Many people opting for life insurance do so with the hope that when they die, their beneficiaries will gain from the coverage. For a long time this was the rule, however one can gain from such a life insurance policy while he or she is still alive. This is through life settlements. For those new to this concept, this involves the sale of legal rights of the policy to a third party.
The settlement amount is higher than the surrender value but lower than the death benefit offered through the policy. This presents benefits to both parties since the buyer gets an investment opportunity while the seller can realize immediate liquidity from the policy.
Although this industry had a big boom when diseases such as AIDs emerged reducing the life expectancy of many, nowadays even such patients have longer life expectancies extending up to twenty years. This makes investment in life insurance settlements a necessitate a longer term investment horizon.

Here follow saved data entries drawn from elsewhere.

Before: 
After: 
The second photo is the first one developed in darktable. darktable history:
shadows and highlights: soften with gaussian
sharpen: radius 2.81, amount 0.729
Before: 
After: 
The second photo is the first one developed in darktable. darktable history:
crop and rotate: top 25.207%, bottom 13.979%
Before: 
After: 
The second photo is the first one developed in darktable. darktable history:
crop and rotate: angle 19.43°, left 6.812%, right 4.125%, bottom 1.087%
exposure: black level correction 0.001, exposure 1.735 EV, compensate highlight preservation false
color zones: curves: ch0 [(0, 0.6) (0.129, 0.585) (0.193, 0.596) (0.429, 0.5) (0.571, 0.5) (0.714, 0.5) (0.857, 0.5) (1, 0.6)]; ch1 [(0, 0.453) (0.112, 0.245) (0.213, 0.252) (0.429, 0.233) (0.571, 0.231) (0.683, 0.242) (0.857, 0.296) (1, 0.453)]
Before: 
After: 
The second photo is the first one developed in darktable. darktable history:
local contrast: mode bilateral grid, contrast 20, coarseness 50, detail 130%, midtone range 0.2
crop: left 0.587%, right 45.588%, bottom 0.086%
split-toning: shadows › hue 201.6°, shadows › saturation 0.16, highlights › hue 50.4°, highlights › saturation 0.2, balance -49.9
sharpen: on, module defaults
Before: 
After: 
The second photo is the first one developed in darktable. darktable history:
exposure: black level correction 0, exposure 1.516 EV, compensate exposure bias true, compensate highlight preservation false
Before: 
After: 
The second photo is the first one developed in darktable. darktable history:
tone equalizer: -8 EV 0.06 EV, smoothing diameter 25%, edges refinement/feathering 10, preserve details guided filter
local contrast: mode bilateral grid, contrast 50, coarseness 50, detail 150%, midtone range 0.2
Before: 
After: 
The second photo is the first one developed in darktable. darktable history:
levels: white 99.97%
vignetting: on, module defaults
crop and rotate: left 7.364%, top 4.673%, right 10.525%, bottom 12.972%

This means one needs certain strategies to gain from the investment. The first consideration is the life expectancy of the seller. If he or she has a longer life expectancy, the cost will be much cheaper. Remember to factor in new technologies that might increase ones life expectancy.
One should also note that it is beneficial to work in cooperation with experienced life settlement investment companies. These alternative investments are more complex than equities or bonds since there is a complicated underwriting process and opaque nature not associated with more vanilla investments. It is also ideal to purchase on investments in limited to policies from A rated firms. Otherwise the risk of the carrier not paying the death benefit goes up.
Finally it is always advantageous to remember that the policies which are at least 2 years old and out of the contestability period are the ones with a lower risk profile. As long as you stick with these important considerations, it is easy to benefit from life settlements investments.